Copy exactly the lines of the records below, and only those lines, beginning with the line that contains "- date_published: 2024-07-17T21:19:15+00:00" and ending with the line that contains "## Architecture | البنية المعمارية".

(Source texts of formatted documents)
== Segment start ==
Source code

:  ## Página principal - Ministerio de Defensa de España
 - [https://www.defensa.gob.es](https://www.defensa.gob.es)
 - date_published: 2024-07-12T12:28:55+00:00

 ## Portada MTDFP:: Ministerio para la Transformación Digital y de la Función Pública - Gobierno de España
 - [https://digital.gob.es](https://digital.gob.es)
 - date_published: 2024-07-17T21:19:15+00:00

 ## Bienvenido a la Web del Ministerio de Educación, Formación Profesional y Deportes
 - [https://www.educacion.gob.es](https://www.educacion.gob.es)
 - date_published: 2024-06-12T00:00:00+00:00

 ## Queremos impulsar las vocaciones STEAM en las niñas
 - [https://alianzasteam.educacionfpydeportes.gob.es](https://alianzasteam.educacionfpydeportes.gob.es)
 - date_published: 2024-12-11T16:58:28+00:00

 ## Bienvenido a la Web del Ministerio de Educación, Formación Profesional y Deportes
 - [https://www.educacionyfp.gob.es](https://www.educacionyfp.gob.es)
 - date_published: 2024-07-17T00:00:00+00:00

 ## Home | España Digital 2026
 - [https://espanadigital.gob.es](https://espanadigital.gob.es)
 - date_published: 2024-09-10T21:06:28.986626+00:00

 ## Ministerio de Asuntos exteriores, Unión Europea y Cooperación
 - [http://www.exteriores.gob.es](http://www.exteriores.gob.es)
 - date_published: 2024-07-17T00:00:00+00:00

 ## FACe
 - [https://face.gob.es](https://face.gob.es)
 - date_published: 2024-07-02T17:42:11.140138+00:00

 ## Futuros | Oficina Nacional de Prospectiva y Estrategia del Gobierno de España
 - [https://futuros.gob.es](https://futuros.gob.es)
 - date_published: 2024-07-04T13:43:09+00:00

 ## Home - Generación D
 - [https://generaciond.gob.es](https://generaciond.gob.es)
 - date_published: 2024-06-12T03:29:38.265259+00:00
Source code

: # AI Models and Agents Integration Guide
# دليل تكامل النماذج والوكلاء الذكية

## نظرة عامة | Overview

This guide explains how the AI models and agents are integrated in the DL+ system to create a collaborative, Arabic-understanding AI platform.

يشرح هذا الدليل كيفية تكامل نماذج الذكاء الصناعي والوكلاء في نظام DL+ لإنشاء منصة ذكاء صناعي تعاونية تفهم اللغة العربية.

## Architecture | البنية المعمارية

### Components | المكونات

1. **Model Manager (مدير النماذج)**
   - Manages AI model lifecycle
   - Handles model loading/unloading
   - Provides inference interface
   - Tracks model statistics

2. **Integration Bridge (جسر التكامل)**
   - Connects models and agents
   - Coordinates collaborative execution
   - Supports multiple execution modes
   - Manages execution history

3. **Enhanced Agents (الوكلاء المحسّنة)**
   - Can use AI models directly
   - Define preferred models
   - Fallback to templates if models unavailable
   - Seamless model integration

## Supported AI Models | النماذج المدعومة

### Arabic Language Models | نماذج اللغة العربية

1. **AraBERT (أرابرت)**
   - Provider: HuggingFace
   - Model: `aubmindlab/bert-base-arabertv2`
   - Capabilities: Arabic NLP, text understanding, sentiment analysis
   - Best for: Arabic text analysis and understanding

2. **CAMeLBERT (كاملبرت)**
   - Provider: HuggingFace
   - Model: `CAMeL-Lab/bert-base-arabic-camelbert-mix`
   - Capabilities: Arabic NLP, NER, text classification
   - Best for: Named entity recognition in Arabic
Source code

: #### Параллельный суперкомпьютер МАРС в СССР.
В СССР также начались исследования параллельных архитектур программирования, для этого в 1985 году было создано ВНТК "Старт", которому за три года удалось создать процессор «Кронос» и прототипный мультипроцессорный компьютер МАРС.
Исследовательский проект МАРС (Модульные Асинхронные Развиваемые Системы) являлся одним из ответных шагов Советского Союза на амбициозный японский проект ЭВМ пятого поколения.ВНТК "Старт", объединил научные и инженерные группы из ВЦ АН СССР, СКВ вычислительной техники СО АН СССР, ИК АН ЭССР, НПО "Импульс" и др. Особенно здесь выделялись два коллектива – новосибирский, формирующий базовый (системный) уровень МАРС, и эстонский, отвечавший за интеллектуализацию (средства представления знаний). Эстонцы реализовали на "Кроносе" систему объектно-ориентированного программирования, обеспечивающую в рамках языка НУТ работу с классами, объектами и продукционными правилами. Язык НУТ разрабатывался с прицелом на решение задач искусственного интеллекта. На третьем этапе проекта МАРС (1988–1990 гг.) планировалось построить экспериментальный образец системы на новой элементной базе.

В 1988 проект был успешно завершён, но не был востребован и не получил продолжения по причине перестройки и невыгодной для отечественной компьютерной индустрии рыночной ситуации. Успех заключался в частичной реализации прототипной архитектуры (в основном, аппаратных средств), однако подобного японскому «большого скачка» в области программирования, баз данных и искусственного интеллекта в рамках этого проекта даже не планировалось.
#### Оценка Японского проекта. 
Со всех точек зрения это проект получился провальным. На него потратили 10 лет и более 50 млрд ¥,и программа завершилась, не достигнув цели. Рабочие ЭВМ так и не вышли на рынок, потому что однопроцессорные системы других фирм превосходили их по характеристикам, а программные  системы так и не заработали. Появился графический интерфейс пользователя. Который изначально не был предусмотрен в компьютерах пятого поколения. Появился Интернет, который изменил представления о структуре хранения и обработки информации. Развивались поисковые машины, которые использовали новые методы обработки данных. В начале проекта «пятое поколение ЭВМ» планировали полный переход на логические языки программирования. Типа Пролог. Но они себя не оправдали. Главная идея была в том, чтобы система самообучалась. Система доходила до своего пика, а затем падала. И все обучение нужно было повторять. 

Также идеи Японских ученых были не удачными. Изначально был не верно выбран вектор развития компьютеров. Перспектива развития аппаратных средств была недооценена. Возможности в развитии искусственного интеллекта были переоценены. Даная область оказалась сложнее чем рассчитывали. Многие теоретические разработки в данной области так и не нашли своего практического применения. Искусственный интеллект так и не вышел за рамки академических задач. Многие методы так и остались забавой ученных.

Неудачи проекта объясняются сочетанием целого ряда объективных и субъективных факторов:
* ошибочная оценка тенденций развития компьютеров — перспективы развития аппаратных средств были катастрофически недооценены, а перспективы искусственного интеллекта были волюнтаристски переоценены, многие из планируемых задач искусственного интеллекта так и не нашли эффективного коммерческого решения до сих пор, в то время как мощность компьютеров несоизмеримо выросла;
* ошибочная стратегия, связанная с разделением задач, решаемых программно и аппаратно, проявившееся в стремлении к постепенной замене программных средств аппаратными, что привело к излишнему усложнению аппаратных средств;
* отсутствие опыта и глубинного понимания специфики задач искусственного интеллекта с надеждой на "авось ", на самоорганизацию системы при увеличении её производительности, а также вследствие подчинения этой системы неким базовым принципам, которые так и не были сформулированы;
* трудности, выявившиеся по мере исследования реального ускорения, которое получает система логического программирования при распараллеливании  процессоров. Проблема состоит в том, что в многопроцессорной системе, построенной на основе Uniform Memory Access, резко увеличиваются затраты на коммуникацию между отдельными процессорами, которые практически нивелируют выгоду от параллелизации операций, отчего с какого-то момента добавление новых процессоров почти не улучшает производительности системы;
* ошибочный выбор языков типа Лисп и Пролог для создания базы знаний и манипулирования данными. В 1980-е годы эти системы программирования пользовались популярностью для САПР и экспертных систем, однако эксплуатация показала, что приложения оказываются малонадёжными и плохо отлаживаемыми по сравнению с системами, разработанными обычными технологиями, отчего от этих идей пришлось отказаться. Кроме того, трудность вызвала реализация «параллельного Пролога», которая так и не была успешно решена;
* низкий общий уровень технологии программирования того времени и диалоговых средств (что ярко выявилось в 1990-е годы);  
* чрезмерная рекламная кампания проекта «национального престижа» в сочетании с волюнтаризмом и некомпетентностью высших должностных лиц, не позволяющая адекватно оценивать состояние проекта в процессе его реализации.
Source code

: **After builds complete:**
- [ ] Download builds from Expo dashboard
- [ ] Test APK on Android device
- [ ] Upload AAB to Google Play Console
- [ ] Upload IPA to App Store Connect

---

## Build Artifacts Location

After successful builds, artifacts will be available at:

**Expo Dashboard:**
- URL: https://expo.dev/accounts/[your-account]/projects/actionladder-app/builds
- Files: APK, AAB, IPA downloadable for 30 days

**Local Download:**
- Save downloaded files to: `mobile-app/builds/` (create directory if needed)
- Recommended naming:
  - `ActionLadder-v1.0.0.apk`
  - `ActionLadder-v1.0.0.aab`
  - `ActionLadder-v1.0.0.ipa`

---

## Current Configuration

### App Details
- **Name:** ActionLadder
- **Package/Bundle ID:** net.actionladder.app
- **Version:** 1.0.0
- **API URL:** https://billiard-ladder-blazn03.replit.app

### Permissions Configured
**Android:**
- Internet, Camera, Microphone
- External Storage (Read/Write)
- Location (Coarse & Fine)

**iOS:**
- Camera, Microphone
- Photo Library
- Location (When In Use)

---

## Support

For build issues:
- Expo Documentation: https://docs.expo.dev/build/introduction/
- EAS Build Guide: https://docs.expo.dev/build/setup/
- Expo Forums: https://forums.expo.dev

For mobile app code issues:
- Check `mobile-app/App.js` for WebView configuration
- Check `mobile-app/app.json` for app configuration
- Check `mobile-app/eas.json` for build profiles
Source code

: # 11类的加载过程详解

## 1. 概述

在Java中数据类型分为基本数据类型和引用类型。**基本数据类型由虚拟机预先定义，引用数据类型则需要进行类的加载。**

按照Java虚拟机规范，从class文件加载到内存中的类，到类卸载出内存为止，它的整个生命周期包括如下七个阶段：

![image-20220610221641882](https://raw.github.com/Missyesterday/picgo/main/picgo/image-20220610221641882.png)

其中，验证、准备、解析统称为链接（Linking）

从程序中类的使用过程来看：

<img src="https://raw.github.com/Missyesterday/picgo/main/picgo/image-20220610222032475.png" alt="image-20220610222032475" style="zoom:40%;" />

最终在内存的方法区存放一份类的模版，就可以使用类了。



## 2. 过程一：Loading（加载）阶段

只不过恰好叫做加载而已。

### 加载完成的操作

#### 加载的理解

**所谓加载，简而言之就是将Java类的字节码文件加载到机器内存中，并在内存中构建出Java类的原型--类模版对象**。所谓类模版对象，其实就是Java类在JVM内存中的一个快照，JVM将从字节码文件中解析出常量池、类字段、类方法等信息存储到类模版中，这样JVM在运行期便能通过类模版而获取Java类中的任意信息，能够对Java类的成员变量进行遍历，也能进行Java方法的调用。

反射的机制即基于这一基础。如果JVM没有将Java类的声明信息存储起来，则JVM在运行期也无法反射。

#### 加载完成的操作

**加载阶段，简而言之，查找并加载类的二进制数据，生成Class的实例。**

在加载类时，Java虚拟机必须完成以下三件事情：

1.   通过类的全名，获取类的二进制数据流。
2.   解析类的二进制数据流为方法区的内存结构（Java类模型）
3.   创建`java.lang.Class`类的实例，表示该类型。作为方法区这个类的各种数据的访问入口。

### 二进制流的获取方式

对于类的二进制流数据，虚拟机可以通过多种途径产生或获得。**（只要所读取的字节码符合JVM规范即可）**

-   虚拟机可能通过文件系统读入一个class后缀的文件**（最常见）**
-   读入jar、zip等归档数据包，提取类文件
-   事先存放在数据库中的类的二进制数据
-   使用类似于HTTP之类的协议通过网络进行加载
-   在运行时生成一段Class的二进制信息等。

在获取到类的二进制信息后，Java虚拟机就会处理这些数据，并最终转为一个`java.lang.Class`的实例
== Segment end ==
◆ Answer space ◆
 - date_published: 2024-07-17T21:19:15+00:00

 ## Bienvenido a la Web del Ministerio de Educación, Formación Profesional y Deportes
 - [https://www.educacion.gob.es](https://www.educacion.gob.es)
 - date_published: 2024-06-12T00:00:00+00:00

 ## Queremos impulsar las vocaciones STEAM en las niñas
 - [https://alianzasteam.educacionfpydeportes.gob.es](https://alianzasteam.educacionfpydeportes.gob.es)
 - date_published: 2024-12-11T16:58:28+00:00

 ## Bienvenido a la Web del Ministerio de Educación, Formación Profesional y Deportes
 - [https://www.educacionyfp.gob.es](https://www.educacionyfp.gob.es)
 - date_published: 2024-07-17T00:00:00+00:00

 ## Home | España Digital 2026
 - [https://espanadigital.gob.es](https://espanadigital.gob.es)
 - date_published: 2024-09-10T21:06:28.986626+00:00

 ## Ministerio de Asuntos exteriores, Unión Europea y Cooperación
 - [http://www.exteriores.gob.es](http://www.exteriores.gob.es)
 - date_published: 2024-07-17T00:00:00+00:00

 ## FACe
 - [https://face.gob.es](https://face.gob.es)
 - date_published: 2024-07-02T17:42:11.140138+00:00

 ## Futuros | Oficina Nacional de Prospectiva y Estrategia del Gobierno de España
 - [https://futuros.gob.es](https://futuros.gob.es)
 - date_published: 2024-07-04T13:43:09+00:00

 ## Home - Generación D
 - [https://generaciond.gob.es](https://generaciond.gob.es)
 - date_published: 2024-06-12T03:29:38.265259+00:00
Source code

: # AI Models and Agents Integration Guide
# دليل تكامل النماذج والوكلاء الذكية

## نظرة عامة | Overview

This guide explains how the AI models and agents are integrated in the DL+ system to create a collaborative, Arabic-understanding AI platform.

يشرح هذا الدليل كيفية تكامل نماذج الذكاء الصناعي والوكلاء في نظام DL+ لإنشاء منصة ذكاء صناعي تعاونية تفهم اللغة العربية.

## Architecture | البنية المعمارية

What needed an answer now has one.